Go on, admit it: Yorkshire’s punk as fuck. It doesn’t like talking about its feelings. And it’s instantly suspicious of poseurs with ideas above their station: ‘Appen tha’s a bit too pleased wi’ tha’sen, cocker.
The Cribs are gloriously both; purveyors of a stunted romanticism and bullish, anti-fashionista zeal that should put them firmly in the hearts of every misguided teen across the nation. Where other bands ponce about with fiddly arrangements or jarring time signatures, The Cribs cut to the quick with a killer three-note riff and a cussing line about the mirror kissers and self-servers of the world.
Their onstage transformation from incorrigible musical illiterates into a live proposition of genuine power and intensity is by now the stuff of legend, but up until now much of their energy has been lost in translation en route to pressing factory, with a patchy recorded output characterised by indifferent recording and production values.

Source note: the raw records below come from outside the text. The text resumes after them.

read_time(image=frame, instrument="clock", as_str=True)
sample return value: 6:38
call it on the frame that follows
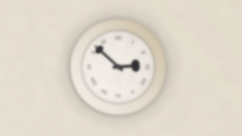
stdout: 2:52
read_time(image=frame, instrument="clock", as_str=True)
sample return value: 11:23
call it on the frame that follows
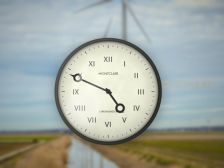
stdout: 4:49
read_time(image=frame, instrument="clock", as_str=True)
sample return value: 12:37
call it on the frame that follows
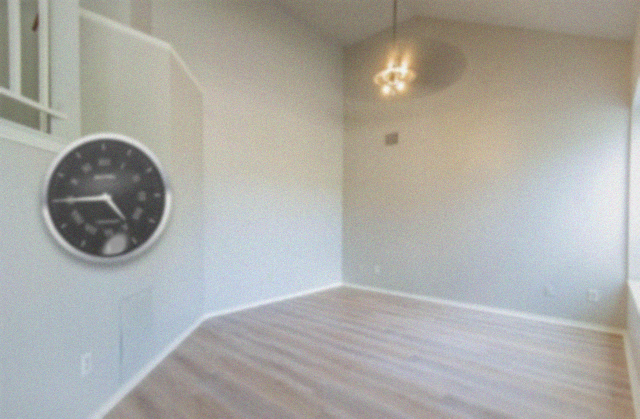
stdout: 4:45
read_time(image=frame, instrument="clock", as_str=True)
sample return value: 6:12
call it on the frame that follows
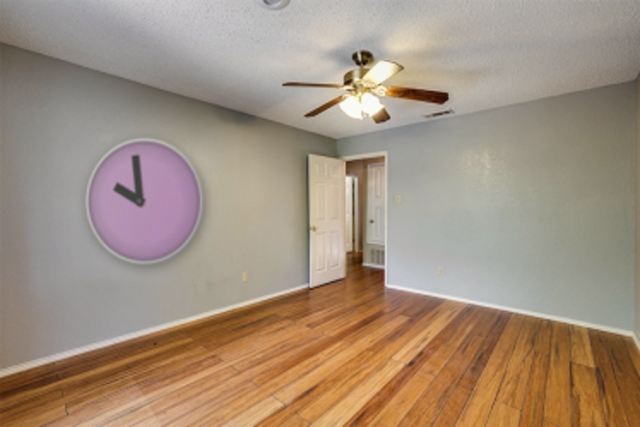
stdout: 9:59
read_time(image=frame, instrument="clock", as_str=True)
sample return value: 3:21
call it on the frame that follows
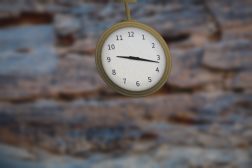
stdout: 9:17
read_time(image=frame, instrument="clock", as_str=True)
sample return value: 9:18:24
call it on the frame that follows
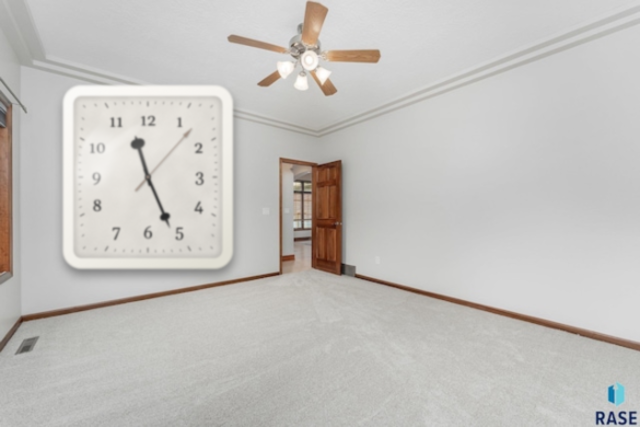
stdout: 11:26:07
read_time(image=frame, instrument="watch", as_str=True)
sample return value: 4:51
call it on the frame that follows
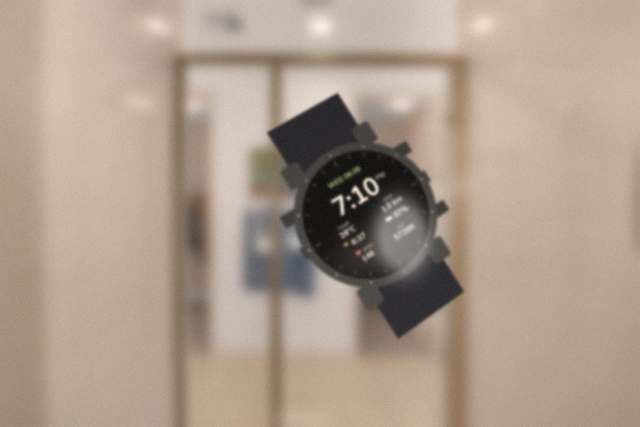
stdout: 7:10
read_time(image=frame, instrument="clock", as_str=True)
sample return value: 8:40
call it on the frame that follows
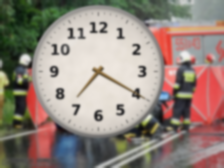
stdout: 7:20
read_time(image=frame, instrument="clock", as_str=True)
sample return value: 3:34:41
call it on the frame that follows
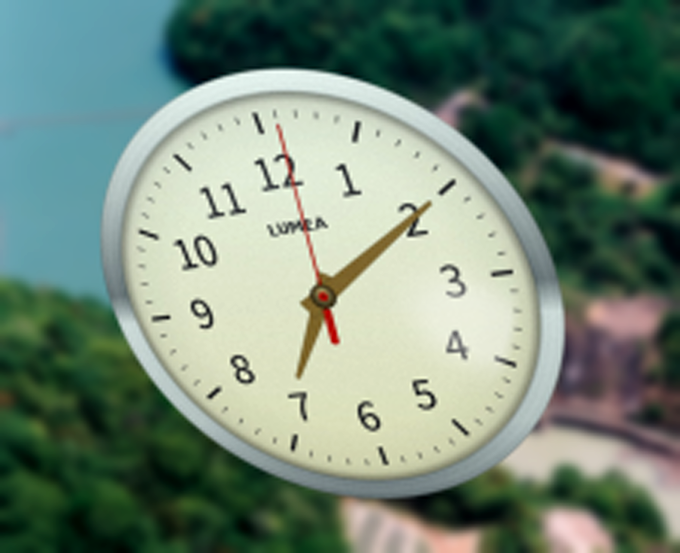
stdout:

So when news surfaced that Franz Ferdinand’s Alex Kapranos was to produce the new album, it seemed a window of opportunity had arisen for Wakefield’s finest sons to finally make good on their promise, and hopefully sell a truckload of records into the bargain.
Happily, first single ‘A Man’s Needs’ seems tailor-made to do just that. Opening with a crisp snare and peaking with a dazzling flurry of guitar stabs that can’t quite admit to itself that it’s a solo, it succeeds in putting the shine on the band’s scuffed melodicism while retaining much of its bite. Let’s just hope an inexplicably bad video doesn’t put the skids under its momentum.
It’s also a reliable indication of what follows – there’ll be no broadening of musical horizons here, thanks very much, only the exhilarating sound of a band raising its game for a shot at the big time. Ultimately, Men’s Needs… is brighter, sharper and just plain better than anything The Cribs have produced to date.
Hence, Lee Ranaldo collaboration ‘Be Safe’ sounds less like an inspired meeting of minds and more like a Cribs song with some guy ranting about blowjobs and self-hate over the top, but still shakes you with its immensity. 'Our Bovine Public' is wiry and splenetic, the fluid guitar lines of 'My Life Flashed Before My Eyes' sound like a spastic echo of the Yeah Yeah Yeahs' 'Y Control', and the torrid riffing of 'Major's Titling Victory' harks back to the scuzzy lo-fi thrash of previous offerings.
Tellingly, the scenester bashing proves to be an enduring past-time, almost as if the band is trying to pre-empt sell-out accusations with a succession of gleeful put-downs: “You’d never exist if you wasn’t generic / You’re out to impress our bovine public”, “I'll level accusations like the press / Until you realise that you've dressed yourself in tatters”.
Kapranos’ success as a first-time producer has been to resist temptation to turn the band into a pale imitation; rather, he has shown them for what they’ve always been, a supremely poppy distillation of punk and art rock influences whose unaffected honesty is impossible not to warm to.
No-one likes a meddling critic dictating what the kids should be listening to nowadays, but, sod that: please, please let it be The Cribs.